Расс ухмыляется, и я ухмыляюсь тоже — в этом мире деньги не только шуршат, но и булькают. Думаю: сколько спирта могу унести из лаборатории Тория? Решаю, что полштофа смогу.
Спрашиваю:
— Когда его можно застать?
— А всегда! — отвечает Расс. — Он так на вахте и живет. Его дети из квартиры выгнали. Так он и устроился, пока домоуправша разрешает.
— Почему выгнали? — удивляюсь я. — Им жить негде?
Расс фыркает и смотрит так, словно я сказал величайшую чушь.
— Как же! Деньги им нужны. Квартиру можно задорого продать. И хорошо, что выселили, а не убили.
Сначала его слова озадачивают меня, и я просто стараюсь забыть об этом. И только много позже приходит понимание: оказывается, убить можно не только из мести или ради удовольствия. Мотив может быть и корыстным.
Это обжигает меня, как очередной глоток водки. Мир людей бывает не менее жесток, чем мир васпов. Возможно, Пола тоже убили из корысти? Да только что у него брать?
Пол жил не многим лучше Расса, разве что имел собственную ванную. Но мысль об убийстве из корысти отчего-то не дает мне покоя. Я чувствую, что здесь есть некая зацепка. И я решаю обязательно обдумать ее — когда буду трезвее.
Расс тем временем снова разливает водку по стаканам.
— За здоровье! — комментирует он и осушает махом.
Я следую его примеру. Когда пьешь — не слишком думаешь о еде. Кроме того, напряжение последних дней спадает, и пустота, стерегущая на краю сознания, исчезает ненадолго.
— Знаешь, что сказал Пол, когда мы виделись последний раз? — спрашивает Расс и отвечает себе сам:
— Что Переход — лучшее, что с ним случилось за всю жизнь. Да, не все идет гладко. Но у нас появилась возможность. Возможность выбора. Возможность самим распоряжаться судьбой.

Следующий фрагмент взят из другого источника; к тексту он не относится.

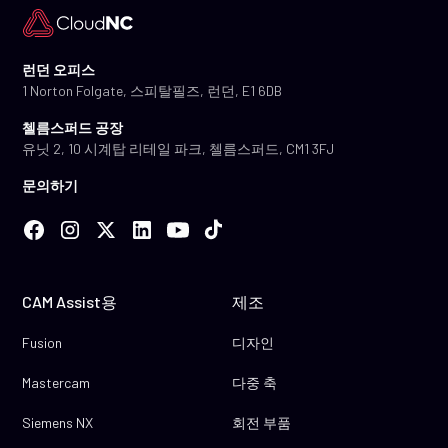
런던 오피스
1 Norton Folgate, 스피탈필즈, 런던, E1 6DB
첼름스퍼드 공장
유닛 2, 10 시계탑 리테일 파크, 첼름스퍼드, CM1 3FJ
문의하기
CAM Assist용
제조
Fusion
디자인
Mastercam
다중 축
Siemens NX
회전 부품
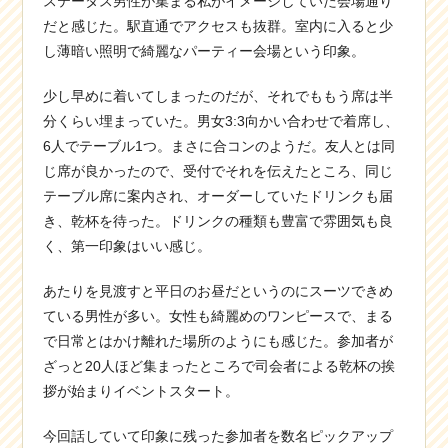
ステータス男性が集まる私がイメージしていた会場通り
だと感じた。駅直通でアクセスも抜群。室内に入ると少
し薄暗い照明で綺麗なパーティー会場という印象。
少し早めに着いてしまったのだが、それでももう席は半
分くらい埋まっていた。男女3:3向かい合わせで着席し、
6人でテーブル1つ。まさに合コンのようだ。友人とは同
じ席が良かったので、受付でそれを伝えたところ、同じ
テーブル席に案内され、オーダーしていたドリンクも届
き、乾杯を待った。ドリンクの種類も豊富で雰囲気も良
く、第一印象はいい感じ。
あたりを見渡すと平日のお昼だというのにスーツできめ
ている男性が多い。女性も綺麗めのワンピースで、まる
で日常とはかけ離れた場所のようにも感じた。参加者が
ざっと20人ほど集まったところで司会者による乾杯の挨
拶が始まりイベントスタート。
今回話していて印象に残った参加者を数名ピックアップ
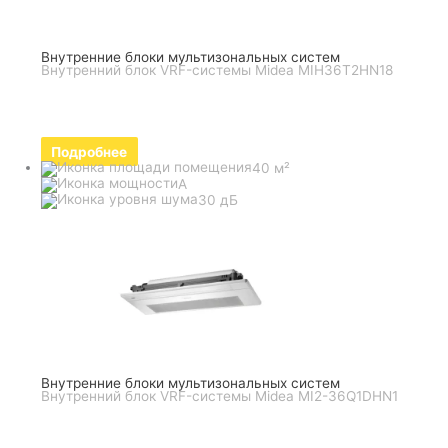
Внутренние блоки мультизональных систем
Внутренний блок VRF-системы Midea MIH36T2HN18
Подробнее
40 м²
A
30 дБ
Внутренние блоки мультизональных систем
Внутренний блок VRF-системы Midea MI2-36Q1DHN1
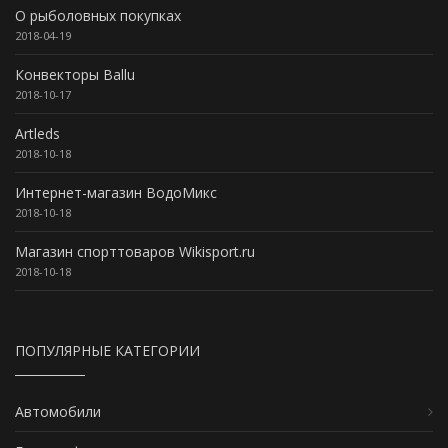
О рыболовных покупках
2018-04-19
Конвекторы Ballu
2018-10-17
Artleds
2018-10-18
Интернет-магазин ВодоМикс
2018-10-18
Магазин спорттоваров Wikisport.ru
2018-10-18
ПОПУЛЯРНЫЕ КАТЕГОРИИ
Автомобили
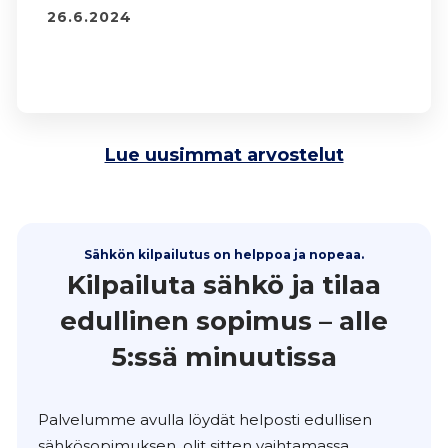
26.6.2024
Lue uusimmat arvostelut
Sähkön kilpailutus on helppoa ja nopeaa.
Kilpailuta sähkö ja tilaa
edullinen sopimus – alle
5:ssä minuutissa
Palvelumme avulla löydät helposti edullisen
sähkösopimuksen, olit sitten vaihtamassa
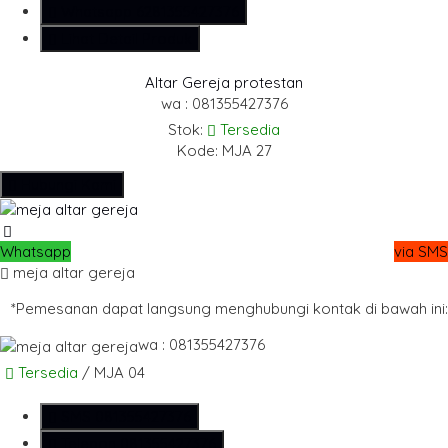
Whatsapp
6281355427376
Lihat Detail Produk
Altar Gereja protestan
wa : 081355427376
Stok:
Tersedia
Kode: MJA 27
Hubungi Kami
Whatsapp
via SMS
meja altar gereja
*Pemesanan dapat langsung menghubungi kontak di bawah ini:
wa : 081355427376
Tersedia
/ MJA 04
SMS
081355427376
Telepon
081355427376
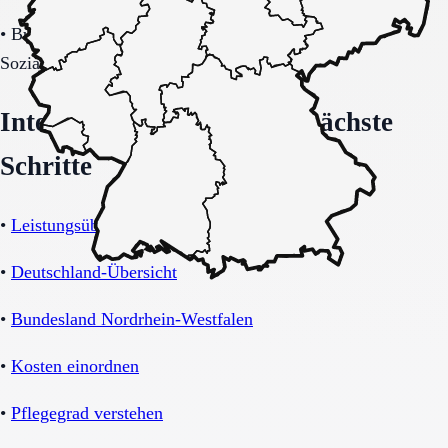
•
Budget-/Kostenträgerrahmen (privat, Pflegekasse,
Sozialhilfe möglich).
Interne Orientierung und nächste
Schritte
•
Leistungsübersicht Pflegeheim
•
Deutschland-Übersicht
•
Bundesland Nordrhein-Westfalen
•
Kosten einordnen
•
Pflegegrad verstehen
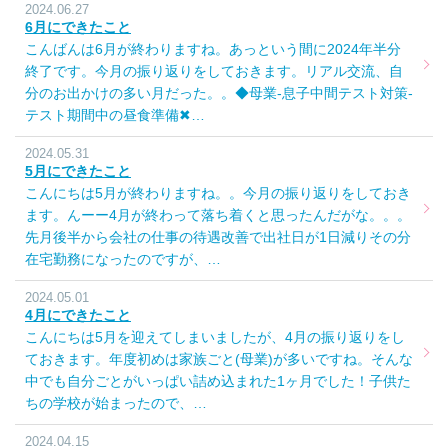
2024.06.27
6月にできたこと
こんばんは6月が終わりますね。あっという間に2024年半分
終了です。今月の振り返りをしておきます。リアル交流、自
分のお出かけの多い月だった。。◆母業-息子中間テスト対策-
テスト期間中の昼食準備✖…
2024.05.31
5月にできたこと
こんにちは5月が終わりますね。。今月の振り返りをしておき
ます。んーー4月が終わって落ち着くと思ったんだがな。。。
先月後半から会社の仕事の待遇改善で出社日が1日減りその分
在宅勤務になったのですが、…
2024.05.01
4月にできたこと
こんにちは5月を迎えてしまいましたが、4月の振り返りをし
ておきます。年度初めは家族ごと(母業)が多いですね。そんな
中でも自分ごとがいっぱい詰め込まれた1ヶ月でした！子供た
ちの学校が始まったので、…
2024.04.15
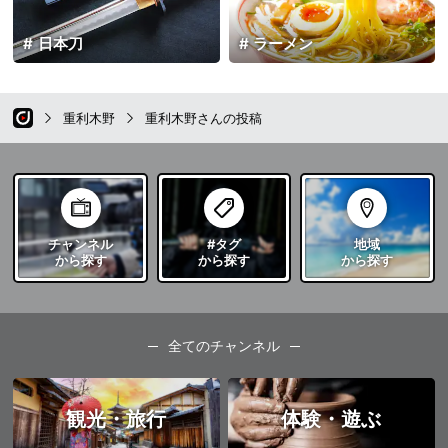
日本刀
ラーメン
重利木野
重利木野さんの投稿
チャンネル
#タグ
地域
から探す
から探す
から探す
全てのチャンネル
観光・旅行
体験・遊ぶ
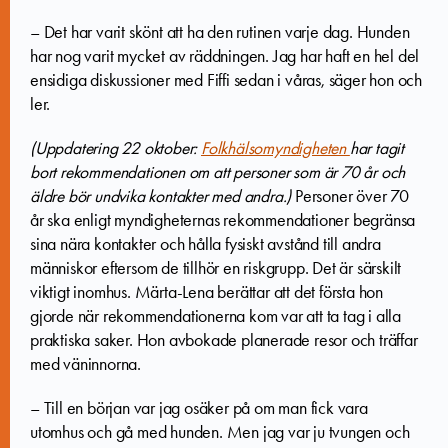
– Det har varit skönt att ha den rutinen varje dag. Hunden
har nog varit mycket av räddningen. Jag har haft en hel del
ensidiga diskussioner med Fiffi sedan i våras, säger hon och
ler.
(Uppdatering 22 oktober:
Folkhälsomyndigheten
har tagit
bort rekommendationen om att personer som är 70 år och
äldre bör undvika kontakter med andra.)
Personer över 70
år ska enligt myndigheternas rekommendationer begränsa
sina nära kontakter och hålla fysiskt avstånd till andra
människor eftersom de tillhör en riskgrupp. Det är särskilt
viktigt inomhus. Märta-Lena berättar att det första hon
gjorde när rekommendationerna kom var att ta tag i alla
praktiska saker. Hon avbokade planerade resor och träffar
med väninnorna.
– Till en början var jag osäker på om man fick vara
utomhus och gå med hunden. Men jag var ju tvungen och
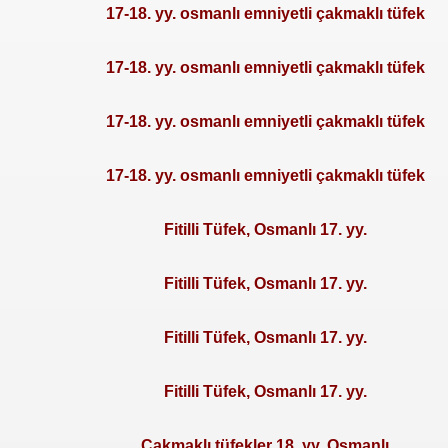
17-18. yy. osmanlı emniyetli çakmaklı tüfek
17-18. yy. osmanlı emniyetli çakmaklı tüfek
17-18. yy. osmanlı emniyetli çakmaklı tüfek
17-18. yy. osmanlı emniyetli çakmaklı tüfek
Fitilli Tüfek, Osmanlı 17. yy.
Fitilli Tüfek, Osmanlı 17. yy.
Fitilli Tüfek, Osmanlı 17. yy.
Fitilli Tüfek, Osmanlı 17. yy.
Çakmaklı tüfekler 18. yy. Osmanlı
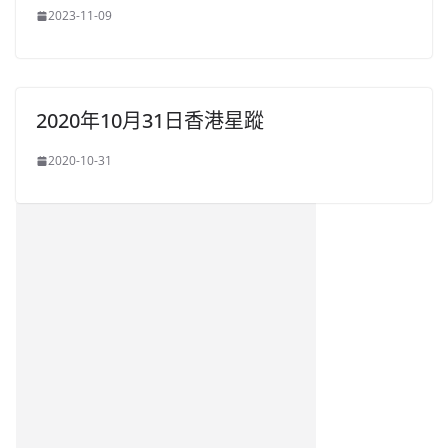
2023-11-09
2020年10月31日香港星蹤
2020-10-31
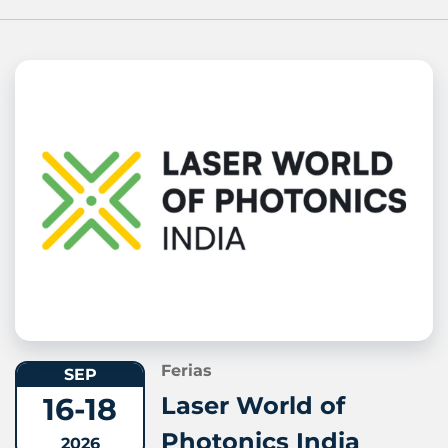
Ferias
SEP
16-18
Laser World of
Photonics India
2026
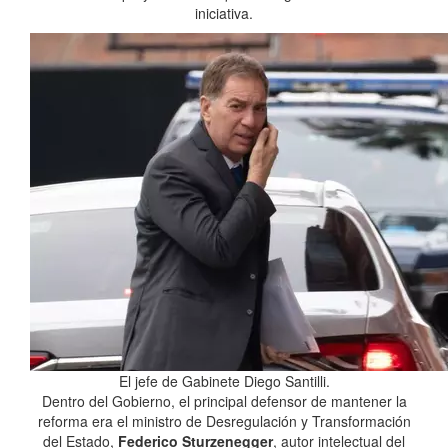
iniciativa.
El jefe de Gabinete Diego Santilli.
Dentro del Gobierno, el principal defensor de mantener la
reforma era el ministro de Desregulación y Transformación
del Estado,
Federico Sturzenegger
, autor intelectual del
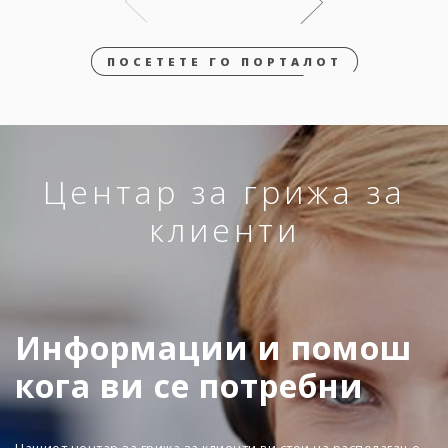
ПОСЕТЕТЕ ГО ПОРТАЛОТ
Центар за грижа за
клиенти
Информации и помош
кога ви се потребни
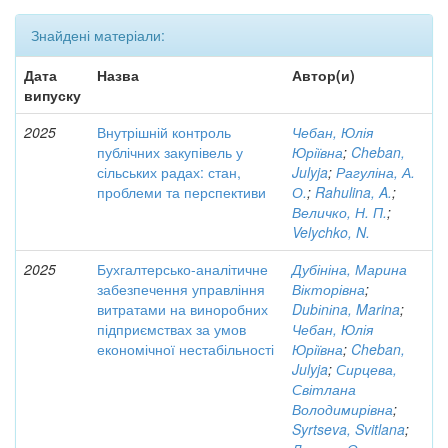
Знайдені матеріали:
Дата
Назва
Автор(и)
випуску
2025
Внутрішній контроль
Чебан, Юлія
публічних закупівель у
Юріївна
;
Cheban,
сільських радах: стан,
Julyja
;
Рагуліна, А.
проблеми та перспективи
О.
;
Rahulina, A.
;
Величко, Н. П.
;
Velychko, N.
2025
Бухгалтерсько-аналітичне
Дубініна, Марина
забезпечення управління
Вікторівна
;
витратами на виноробних
Dubіnіna, Marina
;
підприємствах за умов
Чебан, Юлія
економічної нестабільності
Юріївна
;
Cheban,
Julyja
;
Сирцева,
Світлана
Володимирівна
;
Syrtseva, Svitlana
;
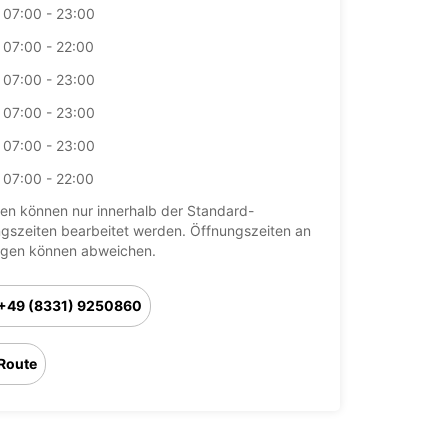
07:00 - 23:00
07:00 - 22:00
07:00 - 23:00
07:00 - 23:00
07:00 - 23:00
07:00 - 22:00
en können nur innerhalb der Standard-
gszeiten bearbeitet werden. Öffnungszeiten an
agen können abweichen.
+49 (8331) 9250860
Route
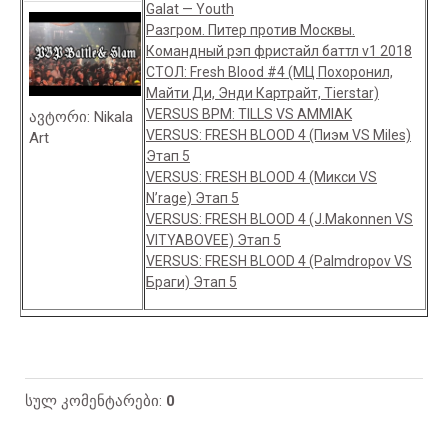
Galat — Youth
Разгром. Питер против Москвы.
Командный рэп фристайл баттл v1 2018
СТОЛ: Fresh Blood #4 (МЦ Похоронил,
Майти Ди, Энди Картрайт, Tierstar)
VERSUS BPM: TILLS VS AMMIAK
ავტორი
: Nikala
VERSUS: FRESH BLOOD 4 (Пиэм VS Miles)
Art
Этап 5
VERSUS: FRESH BLOOD 4 (Микси VS
N’rage) Этап 5
VERSUS: FRESH BLOOD 4 (J.Makonnen VS
VITYABOVEE) Этап 5
VERSUS: FRESH BLOOD 4 (Palmdropov VS
Браги) Этап 5
სულ კომენტარები
:
0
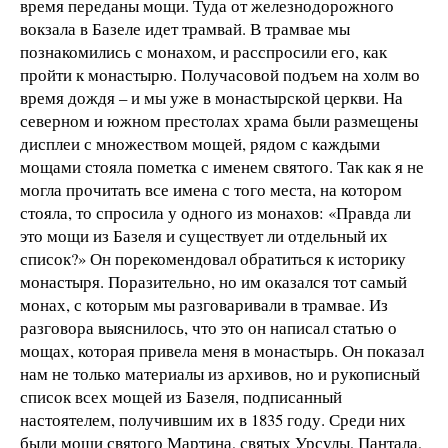
время переданы мощи. Туда от железнодорожного
вокзала в Базеле идет трамвай. В трамвае мы
познакомились с монахом, и расспросили его, как
пройти к монастырю. Получасовой подъем на холм во
время дождя – и мы уже в монастырской церкви. На
северном и южном престолах храма были размещены
дисплеи с множеством мощей, рядом с каждыми
мощами стояла пометка с именем святого. Так как я не
могла прочитать все имена с того места, на котором
стояла, то спросила у одного из монахов: «Правда ли
это мощи из Базеля и существует ли отдельный их
список?» Он порекомендовал обратиться к историку
монастыря. Поразительно, но им оказался тот самый
монах, с которым мы разговаривали в трамвае. Из
разговора выяснилось, что это он написал статью о
мощах, которая привела меня в монастырь. Он показал
нам не только материалы из архивов, но и рукописный
список всех мощей из Базеля, подписанный
настоятелем, получившим их в 1835 году. Среди них
были мощи святого Мартина, святых Урсулы, Пантала,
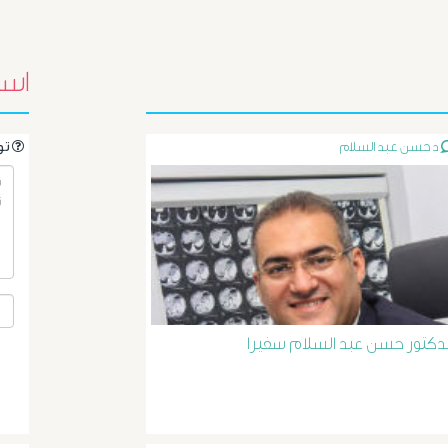
اسئ
د حسن عبد السلام
.تواصل مع الدكتور مباشرةً من خلال طرح سؤالك هنا
لدكتور حسن عبد السلام سفيرا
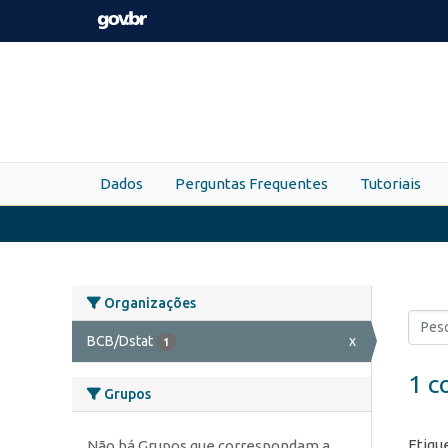
Skip to main content
Dados
Perguntas Frequentes
Tutoriais
Organizações
BCB/Dstat
x
1
1 c
Grupos
Etiqu
Não há Grupos que correspondam a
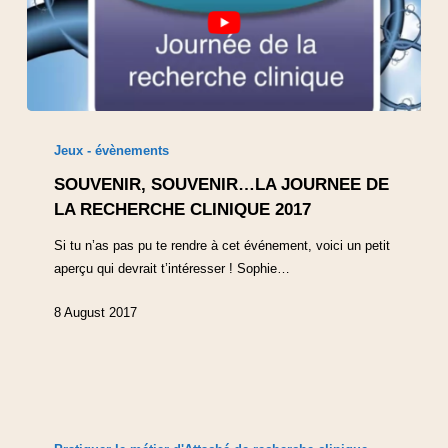
Jeux - évènements
SOUVENIR, SOUVENIR…LA JOURNEE DE
LA RECHERCHE CLINIQUE 2017
Si tu n’as pas pu te rendre à cet événement, voici un petit
aperçu qui devrait t’intéresser ! Sophie…
8 August 2017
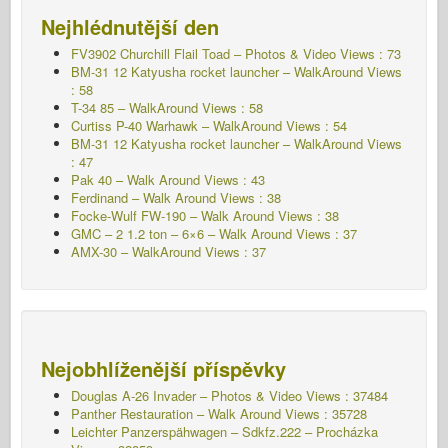
Nejhlédnutější den
FV3902 Churchill Flail Toad – Photos & Video Views : 73
BM-31 12 Katyusha rocket launcher – WalkAround Views
: 58
T-34 85 – WalkAround Views : 58
Curtiss P-40 Warhawk – WalkAround Views : 54
BM-31 12 Katyusha rocket launcher – WalkAround Views
: 47
Pak 40 – Walk Around Views : 43
Ferdinand – Walk Around Views : 38
Focke-Wulf FW-190 – Walk Around Views : 38
GMC – 2 1.2 ton – 6×6 – Walk Around Views : 37
AMX-30 – WalkAround Views : 37
Nejobhlíženější příspěvky
Douglas A-26 Invader – Photos & Video Views : 37484
Panther Restauration – Walk Around Views : 35728
Leichter Panzerspähwagen – Sdkfz.222 – Procházka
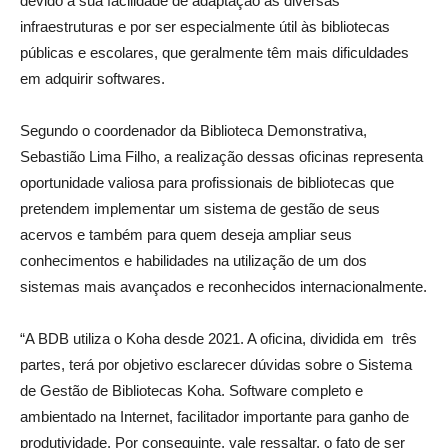
devido à sua facilidade de adaptação às diversas
infraestruturas e por ser especialmente útil às bibliotecas
públicas e escolares, que geralmente têm mais dificuldades
em adquirir softwares.
Segundo o coordenador da Biblioteca Demonstrativa,
Sebastião Lima Filho, a realização dessas oficinas representa
oportunidade valiosa para profissionais de bibliotecas que
pretendem implementar um sistema de gestão de seus
acervos e também para quem deseja ampliar seus
conhecimentos e habilidades na utilização de um dos
sistemas mais avançados e reconhecidos internacionalmente.
“A BDB utiliza o Koha desde 2021. A oficina, dividida em três
partes, terá por objetivo esclarecer dúvidas sobre o Sistema
de Gestão de Bibliotecas Koha. Software completo e
ambientado na Internet, facilitador importante para ganho de
produtividade. Por conseguinte, vale ressaltar, o fato de ser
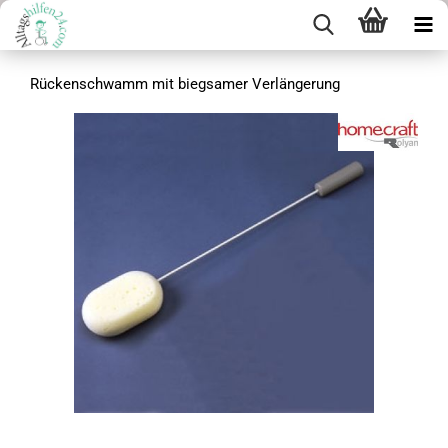
Rückenschwamm mit biegsamer Verlängerung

— Возможность жить в подвале и работать дворником, — подхватываю я.
Дразнить медведя в его же берлоге — не лучшая затея. Но Расс не понимает моего сарказма. Он хлопает ладонью по столу и говорит:
— Пусть! — приподнимается с места, вытягивается во весь внушительный рост и скандирует — старательно, с выражением, на которое только способен васпа:
— Пусть за окошком гнилая сырость! Я не жалею и я не печален! Мне до того эта жизнь полюбилась, так полюбилась, как будто в начале!
Мне хочется смеяться. Комендант приграничного Улья, прилежно декламирующий стихи, — зрелище само по себе забавное. Но я не смеюсь. Знаю, сколько было приложено усилий, чтобы сломать барьер замкнутости, чтобы научиться открыто выражать свои мысли. Не боясь, что за это тебя поволокут на дыбу или до краев нашпигуют ядом.
— Я верю, скоро все изменится к лучшему, — продолжает Расс, глядя на меня сверху вниз, будто бросая вызов. — Надо только подождать. Перемены уже происходят. Слышал про «Открытые двери»?
Еще бы. Этот благотворительный фонд сразу взял под свое крыло заботу о беженцах и вынужденных переселенцах с Севера. Иронично, но васпы также попали под эту категорию. Еще более иронично, что основатель фонда — женщина.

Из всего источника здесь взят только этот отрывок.